If that works well in binder, that's good to know. I'd like some testing to be done before we proceed, and it might be a few weeks before I could do this myself. I'd be happy to see a new notebook created on a branch which we can then develop and test. It might be nice to have an ML-focused notebook which goes into some new areas, possibly looking at evaluation more than the use of individual scores. Thanks very much for putting your example together.

nicholasloveday commented 1 month ago

Yes - I agree that we need to test this in binder. It worked well on my laptop, so it may be an improvement for people running it locally on their computer.

A ML focused notebook sounds like a great idea. A scores + weatherbench2 tutorial would be quite nice.

tennlee commented 1 month ago

I've started a branch for this on my fork, based on your sample code. I won't be able to do this very quickly, so if you want to do something more quickly, feel free. It required the packages "zarr" and "gcsfs" to be installed.
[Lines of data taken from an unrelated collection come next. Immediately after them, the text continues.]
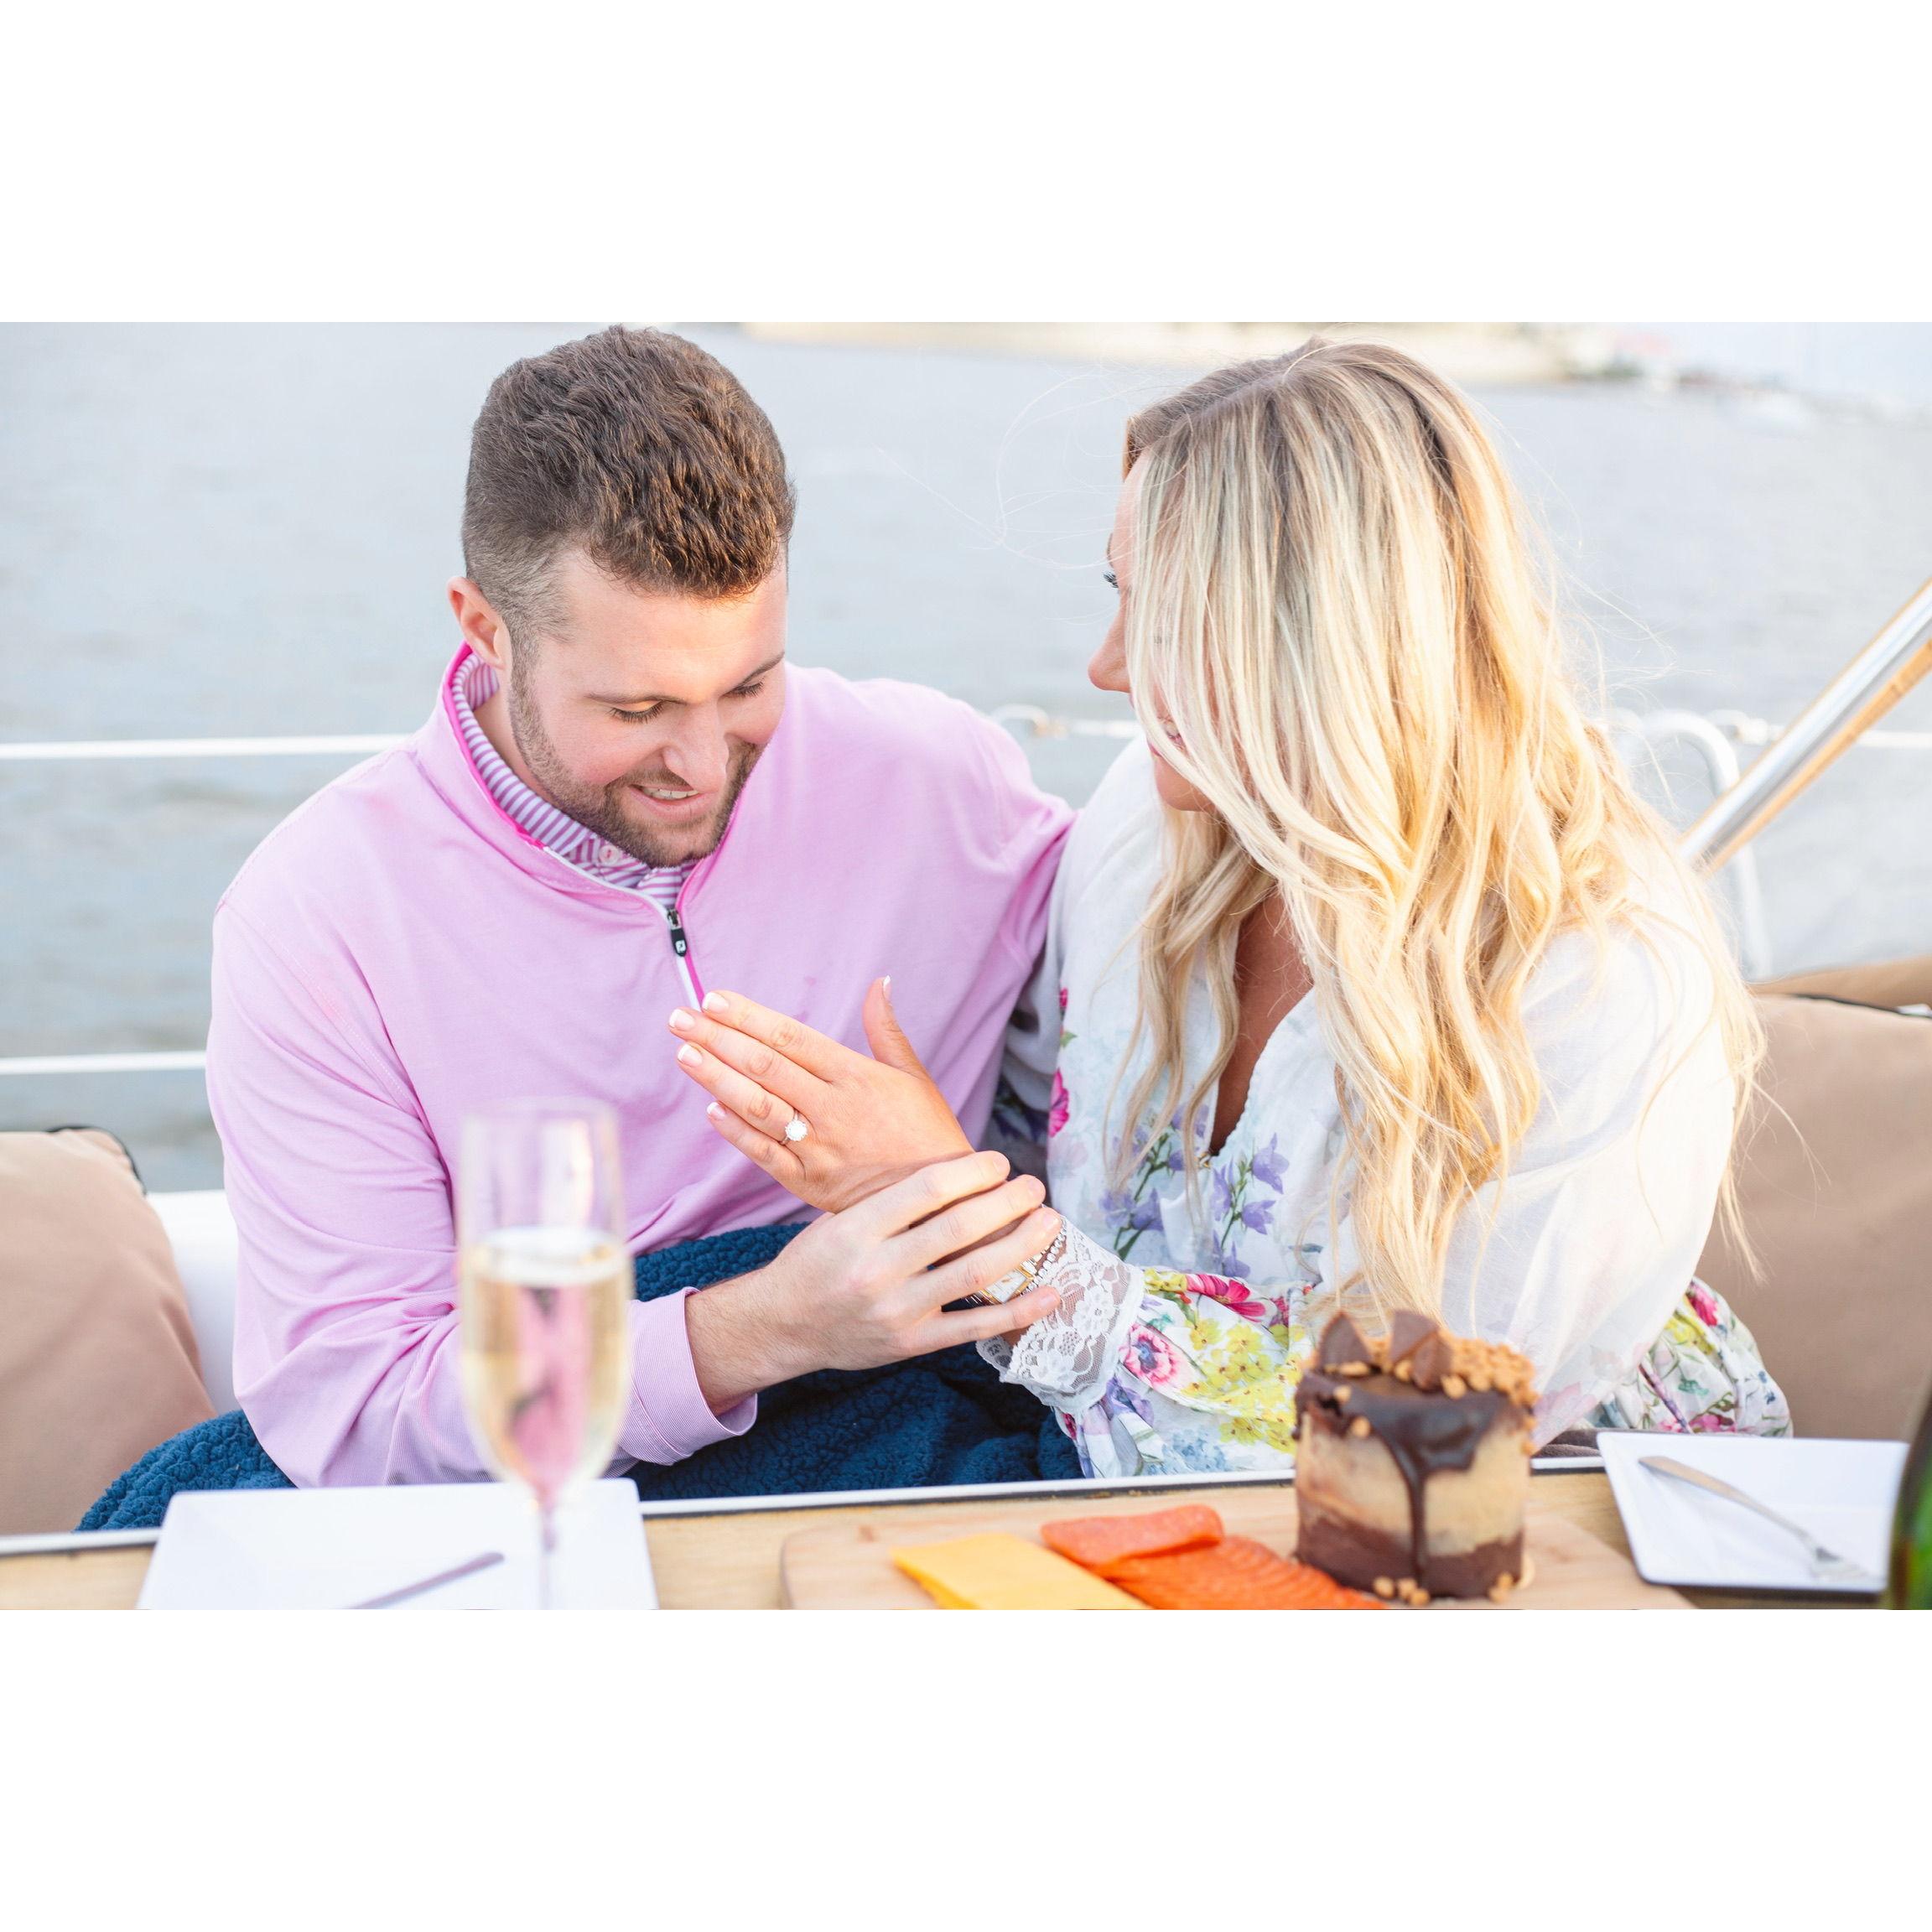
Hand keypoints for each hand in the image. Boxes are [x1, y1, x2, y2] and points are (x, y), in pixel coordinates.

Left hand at [668, 977, 973, 1212]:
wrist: (943, 1205)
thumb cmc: (929, 1135)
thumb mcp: (915, 1077)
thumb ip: (887, 1029)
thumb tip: (880, 982)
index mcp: (857, 1077)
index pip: (791, 1037)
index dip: (749, 1017)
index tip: (714, 999)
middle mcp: (833, 1109)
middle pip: (765, 1066)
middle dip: (717, 1039)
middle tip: (679, 1017)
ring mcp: (819, 1148)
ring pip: (758, 1106)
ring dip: (717, 1078)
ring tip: (684, 1053)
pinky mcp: (810, 1183)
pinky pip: (765, 1154)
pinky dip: (736, 1132)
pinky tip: (711, 1108)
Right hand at [682, 1152, 1063, 1409]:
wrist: (782, 1324)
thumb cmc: (817, 1260)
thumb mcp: (840, 1218)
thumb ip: (892, 1201)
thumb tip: (963, 1175)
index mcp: (857, 1229)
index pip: (928, 1189)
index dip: (973, 1171)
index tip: (999, 1162)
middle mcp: (877, 1270)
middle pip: (959, 1227)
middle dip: (1008, 1202)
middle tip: (1034, 1185)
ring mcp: (897, 1310)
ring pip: (975, 1272)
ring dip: (1022, 1244)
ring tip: (1050, 1222)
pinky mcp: (913, 1343)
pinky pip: (976, 1327)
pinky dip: (1018, 1310)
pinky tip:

Zarr is a common format to want, so that's fine to add to the tutorial requirements, and I think there will be enough interest in these datasets to justify adding gcsfs to the tutorial requirements also. Another option would be to simply document those requirements in the notebook itself. But if the goal is to have this work nicely in binder, it's probably more reliable to add them to the requirements. If you'd like to, I'm happy to add you to my fork as well and you can push directly to the feature branch if you want to.